[Texto para análise]
+ + + +
Muita tinta fez correr Emile
Ratelband, o holandês de 69 anos que decidiu encetar um processo judicial para
que passasse a constar nos seus documentos que tem menos 20 anos do que
realmente tem. Ratelband alega que a sua idade, com a qual não se identifica
nem física nem psicologicamente, o impede tanto de arranjar emprego como lhe
dificulta a vida amorosa, sendo que ambas as coisas ficariam sanadas se a
perceção que os futuros empregadores e futuras namoradas tivessem dele fosse a
de alguém mais jovem. Ratelband apresenta, ainda, relatórios médicos que
atestam a sua excelente forma física. Ademais, protesta que o seu caso judicial
não é substancialmente diferente do de outras pessoas que decidiram mudar de
identidade – simplesmente, nunca antes alguém tinha protestado para mudar
“apenas” a sua idade. Mas mudar de género já hoje se tornou comum, baseado na
premissa “não me identifico com o género que tenho”, o que dá direito a mudar
os documentos que se tem. Assim, Ratelband alega que tendo ele esta mesma
razão, ademais sustentada pela medicina e razões de ordem prático-financeira e
emocional, porque não pode fazer o mesmo quanto à idade?
+ + + +
[Dados fornecidos]
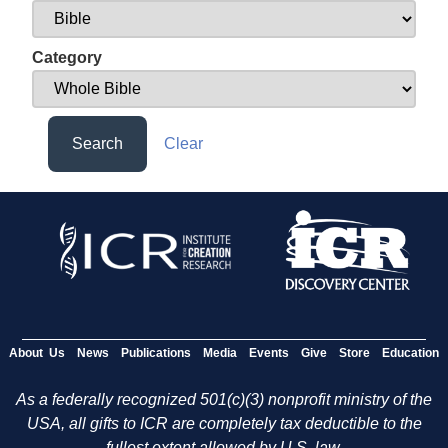
Category
Search
Clear
About Us
News
Publications
Media
Events
Give
Store
Education
As a federally recognized 501(c)(3) nonprofit ministry of the
USA, all gifts to ICR are completely tax deductible to the
fullest extent allowed by U.S. law.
+ + + +
[Enunciado]
Indique se cada afirmação concorda com o texto sobre Emile Ratelband, respondendo sim ou não e citando as palavras exatas do texto que o decidem. 1. Ratelband tem 69 anos. 2. Ratelband quer que os seus documentos indiquem mais 20 anos do que realmente tem. 3. Ratelband apresenta relatórios médicos sobre a sua forma física.

[Resposta]
1. Sim: "o holandês de 69 anos".
2. Não: "que tem menos 20 anos do que realmente tem".
3. Sim: "relatórios médicos que atestam a sua excelente forma física".